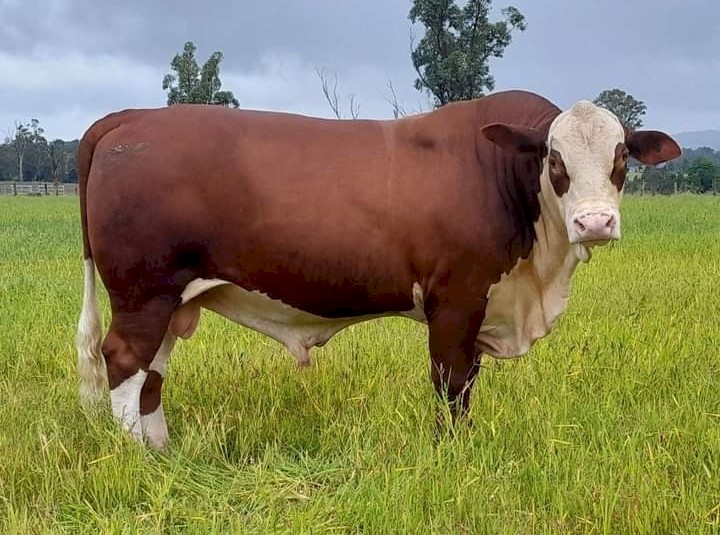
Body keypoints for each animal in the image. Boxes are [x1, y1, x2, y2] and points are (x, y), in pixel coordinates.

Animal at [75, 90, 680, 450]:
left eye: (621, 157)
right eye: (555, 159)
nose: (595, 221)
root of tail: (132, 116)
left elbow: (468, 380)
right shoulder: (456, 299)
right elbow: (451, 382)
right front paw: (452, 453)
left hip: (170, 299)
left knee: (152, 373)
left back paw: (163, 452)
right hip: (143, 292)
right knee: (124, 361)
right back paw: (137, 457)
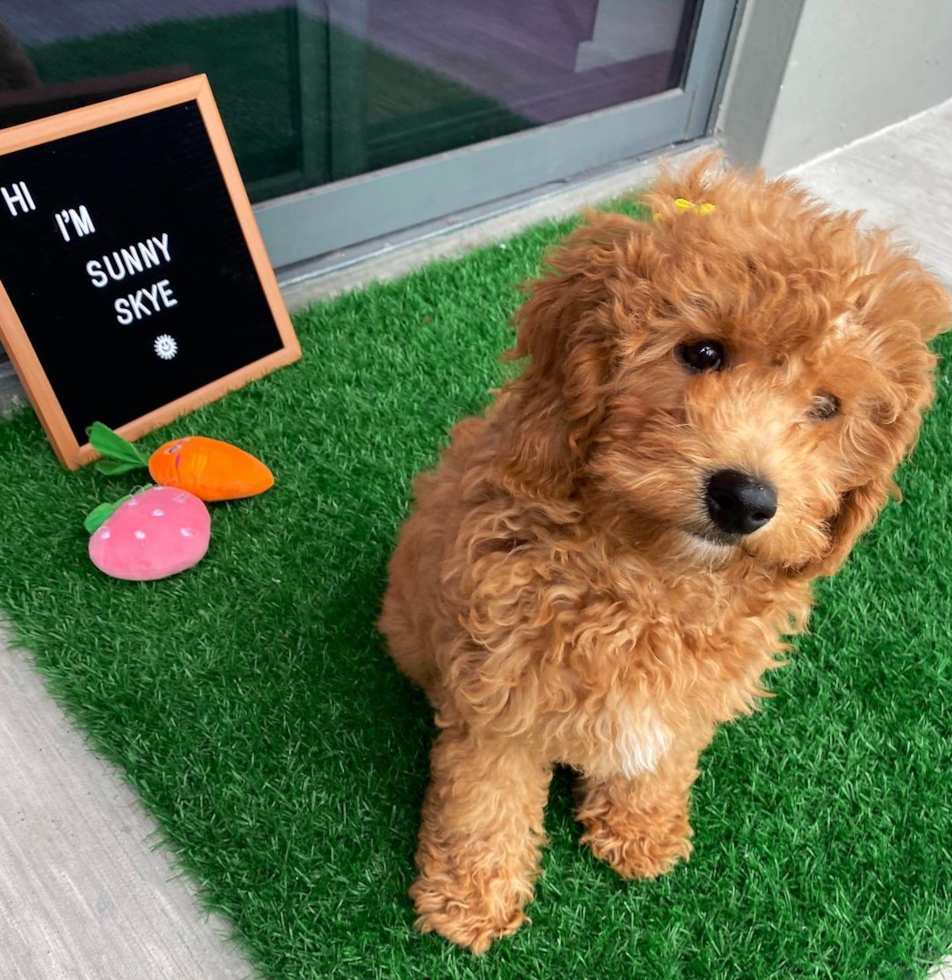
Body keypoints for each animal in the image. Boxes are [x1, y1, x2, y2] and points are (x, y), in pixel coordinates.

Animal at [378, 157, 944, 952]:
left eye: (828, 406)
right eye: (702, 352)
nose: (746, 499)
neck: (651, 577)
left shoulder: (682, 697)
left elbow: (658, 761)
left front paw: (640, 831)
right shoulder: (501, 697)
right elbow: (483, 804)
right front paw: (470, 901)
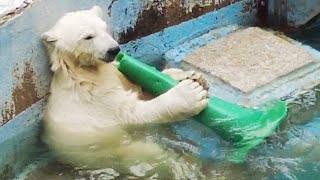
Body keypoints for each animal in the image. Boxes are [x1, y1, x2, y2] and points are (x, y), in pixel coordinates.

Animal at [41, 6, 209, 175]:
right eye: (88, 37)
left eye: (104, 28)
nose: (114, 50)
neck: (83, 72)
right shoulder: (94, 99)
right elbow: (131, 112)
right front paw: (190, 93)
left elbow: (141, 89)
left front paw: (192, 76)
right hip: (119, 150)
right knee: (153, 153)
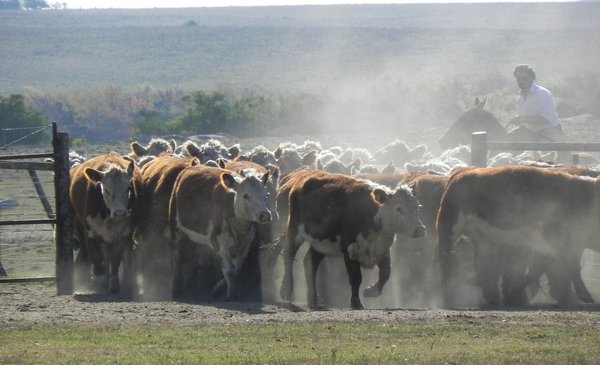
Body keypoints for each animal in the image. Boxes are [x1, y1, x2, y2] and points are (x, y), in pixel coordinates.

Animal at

═══

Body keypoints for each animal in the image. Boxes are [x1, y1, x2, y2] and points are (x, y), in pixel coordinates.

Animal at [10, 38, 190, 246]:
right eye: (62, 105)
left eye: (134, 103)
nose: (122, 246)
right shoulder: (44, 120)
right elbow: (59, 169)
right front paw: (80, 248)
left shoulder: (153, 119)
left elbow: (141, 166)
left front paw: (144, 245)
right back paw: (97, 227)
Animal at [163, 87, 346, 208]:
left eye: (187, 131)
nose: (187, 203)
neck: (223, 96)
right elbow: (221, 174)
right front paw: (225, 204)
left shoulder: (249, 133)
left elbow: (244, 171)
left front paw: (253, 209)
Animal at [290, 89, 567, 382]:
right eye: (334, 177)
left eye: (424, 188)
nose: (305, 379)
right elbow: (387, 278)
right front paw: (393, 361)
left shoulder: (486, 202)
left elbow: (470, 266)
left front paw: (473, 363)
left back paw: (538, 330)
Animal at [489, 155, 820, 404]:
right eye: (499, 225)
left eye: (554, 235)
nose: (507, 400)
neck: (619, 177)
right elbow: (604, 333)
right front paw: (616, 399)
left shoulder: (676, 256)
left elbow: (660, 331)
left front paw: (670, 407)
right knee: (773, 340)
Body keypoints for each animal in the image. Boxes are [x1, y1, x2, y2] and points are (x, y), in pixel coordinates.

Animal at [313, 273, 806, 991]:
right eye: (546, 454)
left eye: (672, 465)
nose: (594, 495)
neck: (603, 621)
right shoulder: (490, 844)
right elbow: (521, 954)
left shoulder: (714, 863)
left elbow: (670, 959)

═══

**WHAT IS EXPECTED:** The reply should hold exactly the lines above, starting at the line with "right eye: (555, 159)" and ending at the line with "left front paw: (192, 76)", and no pictures.

**SOLUTION:**
right eye: (555, 159)
nose: (595, 221)
root of tail: (132, 116)
left elbow: (468, 380)
right shoulder: (456, 299)
right elbow: (451, 382)
right front paw: (452, 453)
left hip: (170, 299)
left knee: (152, 373)
left back paw: (163, 452)
right hip: (143, 292)
right knee: (124, 361)
right back paw: (137, 457)
Body keypoints for each animal in the image. Boxes are [x1, y1, x2, y2] and points are (x, y), in pixel coordinates.

Animal at [378, 157, 944, 952]:
left eye: (828, 406)
right eye: (702, 352)
nose: (746, 499)
neck: (651, 577)
left shoulder: (682, 697)
left elbow: (658, 761)
left front paw: (640, 831)
right shoulder: (501, 697)
right elbow: (483, 804)
right front paw: (470, 901)
Body keypoints for each animal in the image. Boxes are [x1, y1, x2, y2] and points are (x, y), in pixel coordinates.

Animal at [41, 6, 209, 175]:
right eye: (88, 37)
left eye: (104, 28)
nose: (114, 50)
neck: (83, 72)
right shoulder: (94, 99)
right elbow: (131, 112)
right front paw: (190, 93)
left elbow: (141, 89)
left front paw: (192, 76)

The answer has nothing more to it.